[Record extracts — start]

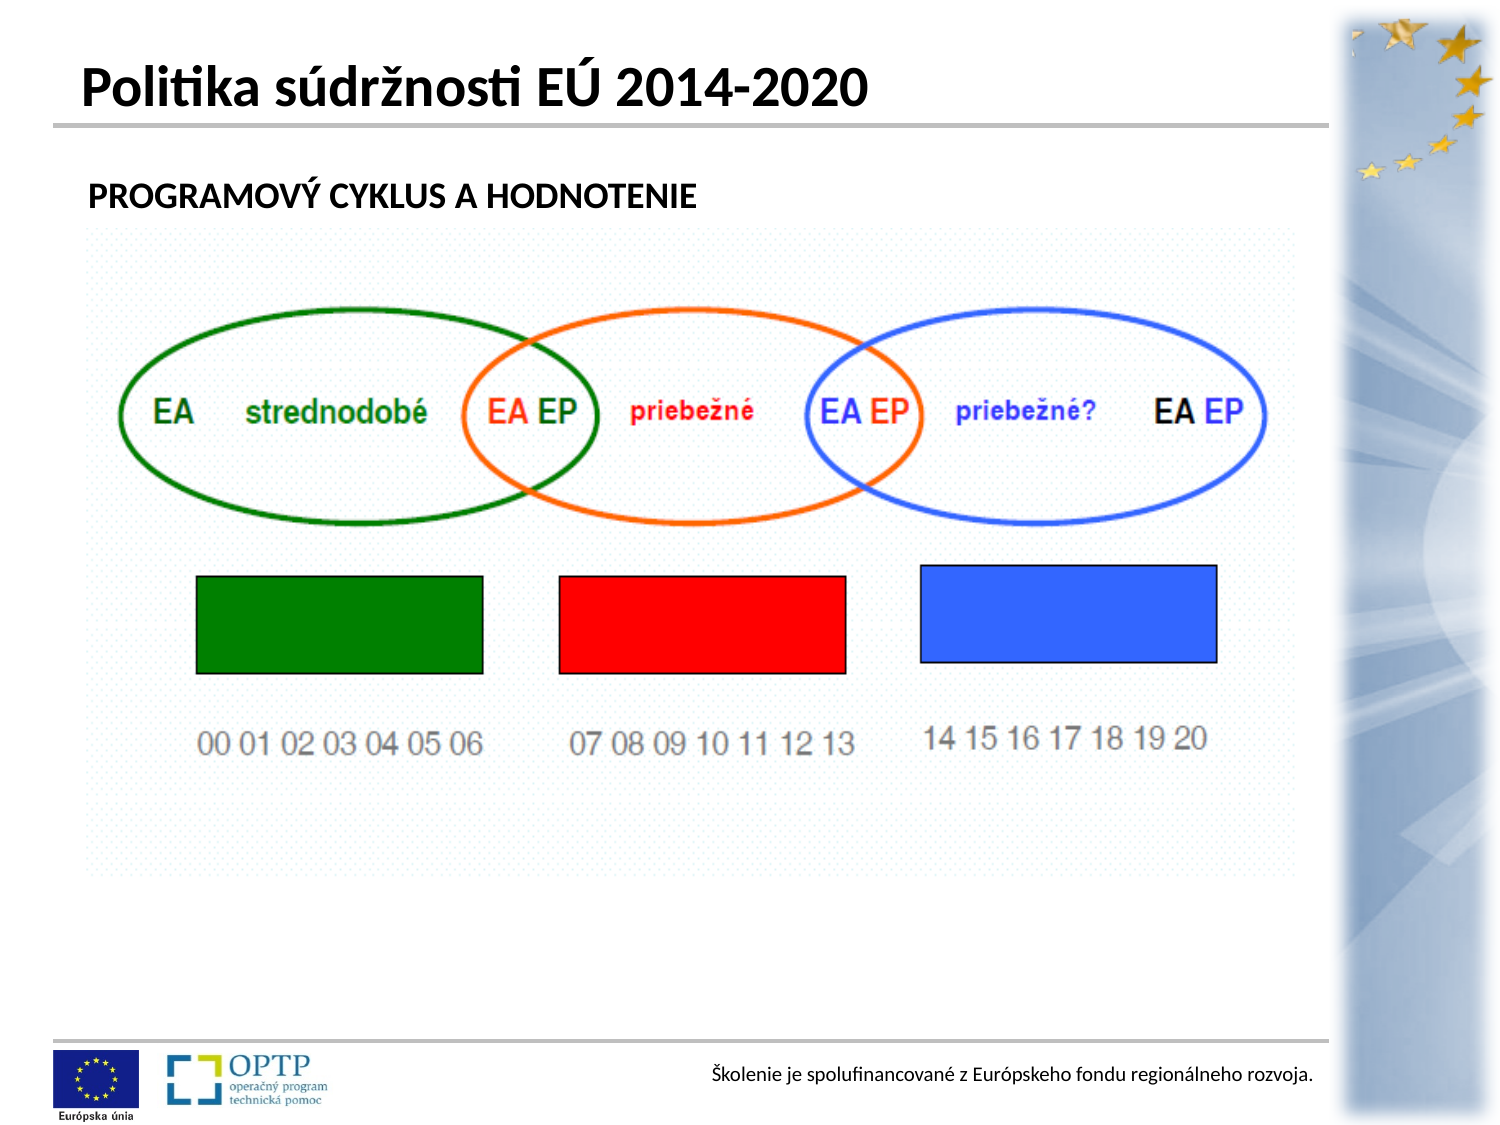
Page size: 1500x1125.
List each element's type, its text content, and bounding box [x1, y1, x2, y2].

text_box Školenie je spolufinancované z Európskeho fondu regionálneho rozvoja. [596, 1052, 1329, 1093]
picture [52, 1050, 139, 1123]
title Politika súdržnosti EÚ 2014-2020 [53, 30, 1329, 123]
text_box PROGRAMOVÝ CYKLUS A HODNOTENIE [73, 163, 921, 224]
picture [1352, 18, 1500, 185]
picture [85, 227, 1500, 879]
picture [157, 1042, 337, 1120]
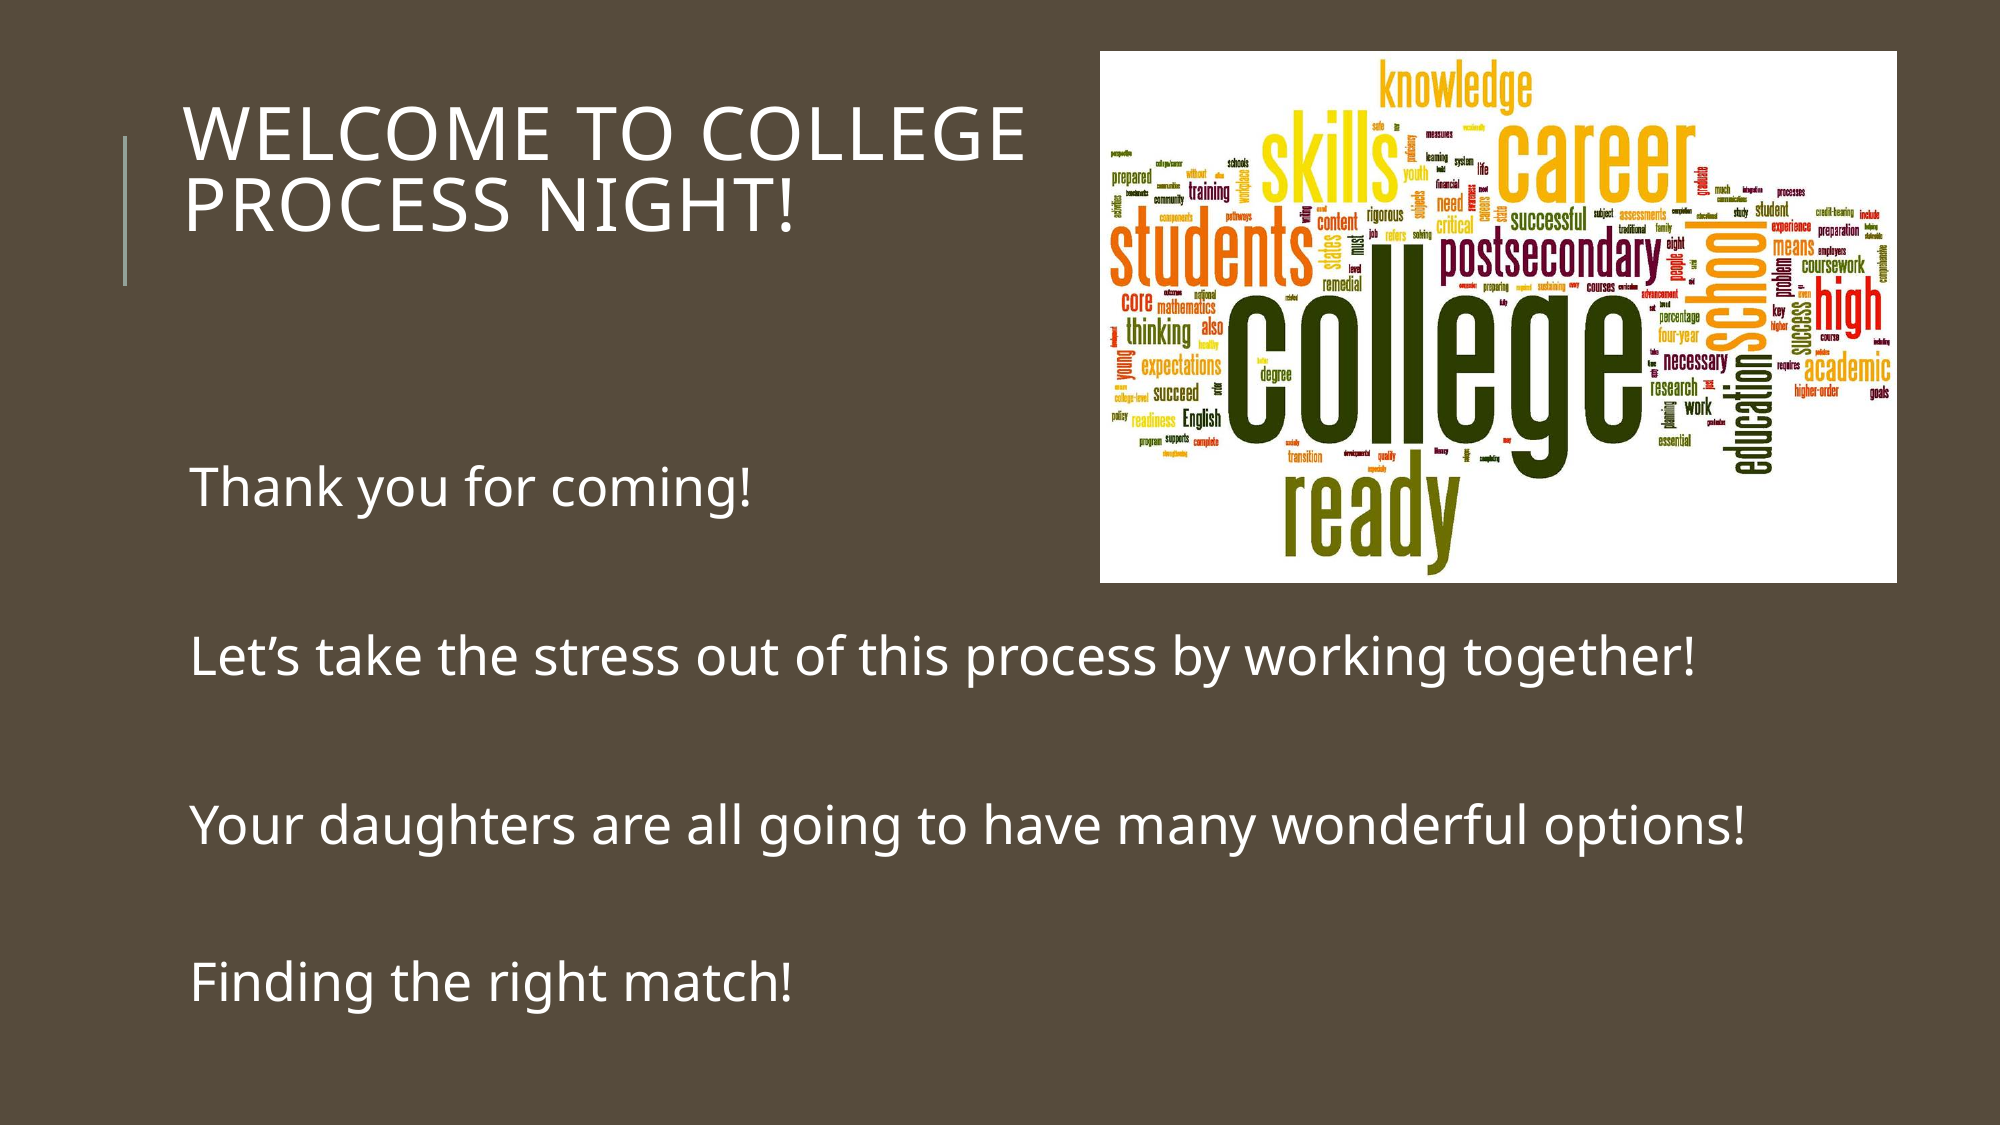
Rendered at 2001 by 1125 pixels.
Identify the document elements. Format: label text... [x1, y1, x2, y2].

picture [1100, 51, 1897, 584]
list Thank you for coming! Let’s take the stress out of this process by working together! Your daughters are all going to have many wonderful options! Finding the right match! [168, 375, 1763, 1035]
title Welcome to college process night! [168, 96, 1093, 342]
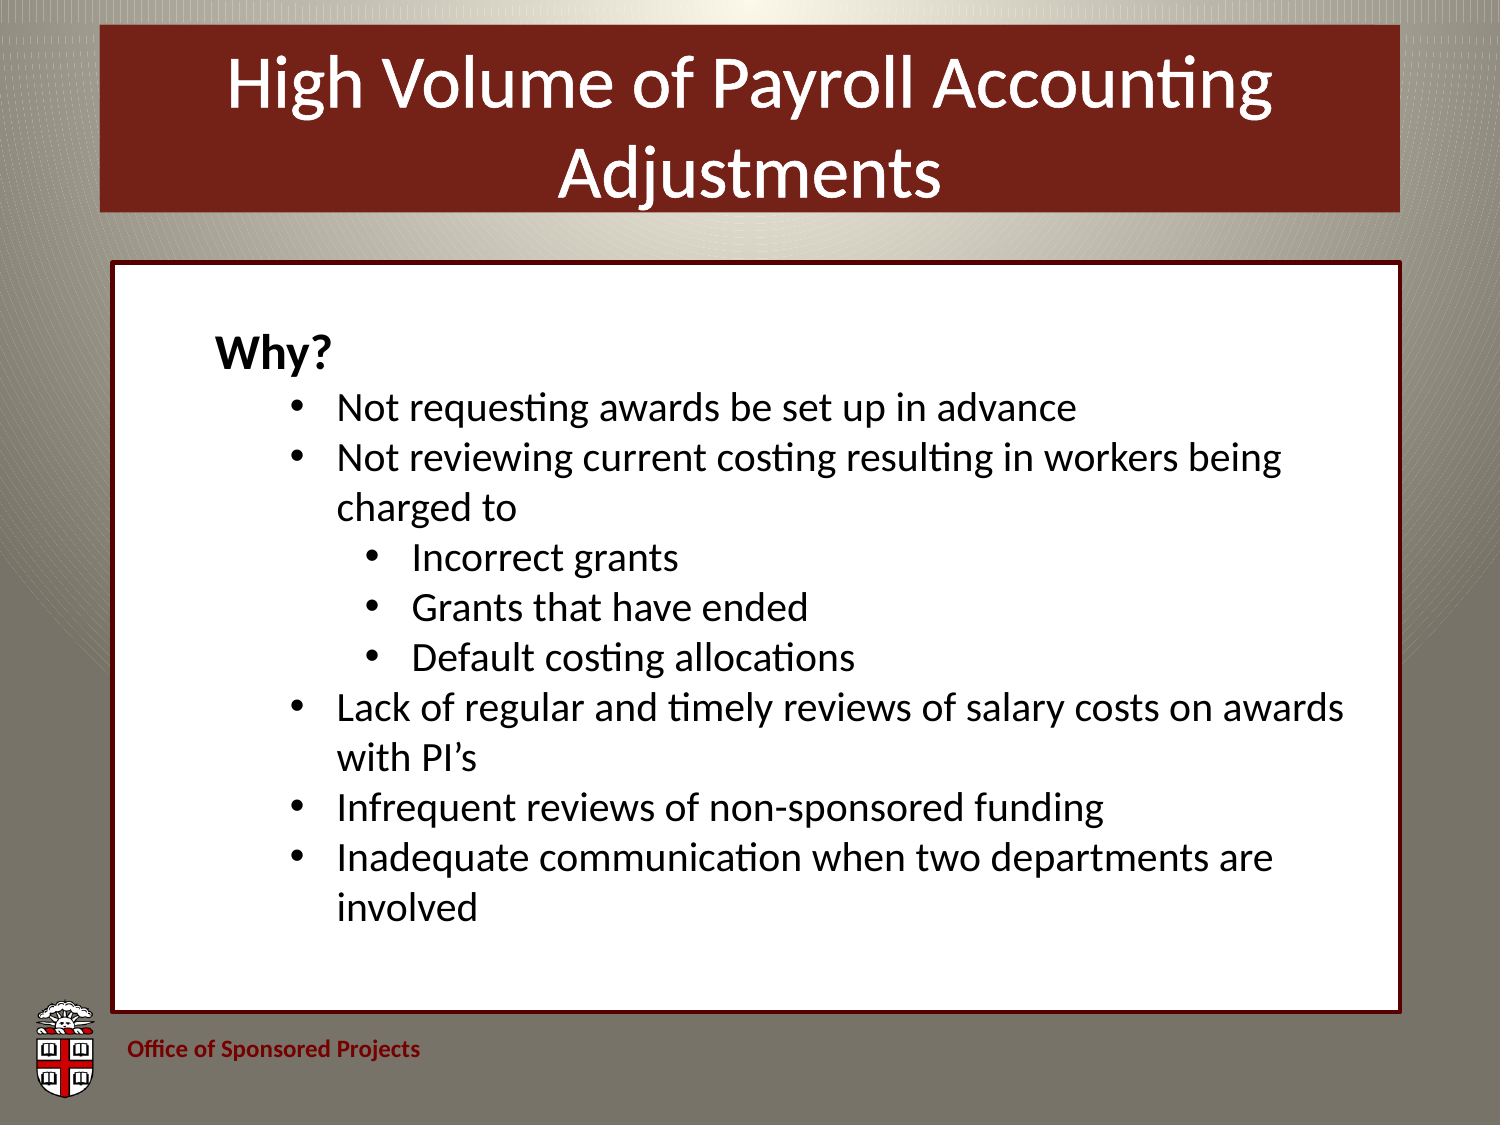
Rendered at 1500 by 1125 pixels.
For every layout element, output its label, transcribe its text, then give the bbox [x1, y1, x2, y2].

picture [24, 999, 114, 1099]
text_box Why? Not requesting awards be set up in advance Not reviewing current costing resulting in workers being charged to Incorrect grants Grants that have ended Default costing allocations Lack of regular and timely reviews of salary costs on awards with PI’s Infrequent reviews of non-sponsored funding Inadequate communication when two departments are involved [200, 312, 1363, 938]
title High Volume of Payroll Accounting Adjustments [99, 24, 1400, 213]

[Record extracts — finish]

→ The problem
Print the data above from its first line through the line that has "Rendered at 2001 by 1125 pixels.", exactly and with nothing else, omitting pictures.

→ Worked solution
Page size: 1500x1125.
List each element's type, its text content, and bounding box [x1, y1, x2, y2].

text_box Školenie je spolufinancované z Európskeho fondu regionálneho rozvoja. [596, 1052, 1329, 1093]
picture [52, 1050, 139, 1123]
title Politika súdržnosti EÚ 2014-2020 [53, 30, 1329, 123]
text_box PROGRAMOVÝ CYKLUS A HODNOTENIE [73, 163, 921, 224]
picture [1352, 18, 1500, 185]
picture [85, 227, 1500, 879]
picture [157, 1042, 337, 1120]
Rendered at 2001 by 1125 pixels.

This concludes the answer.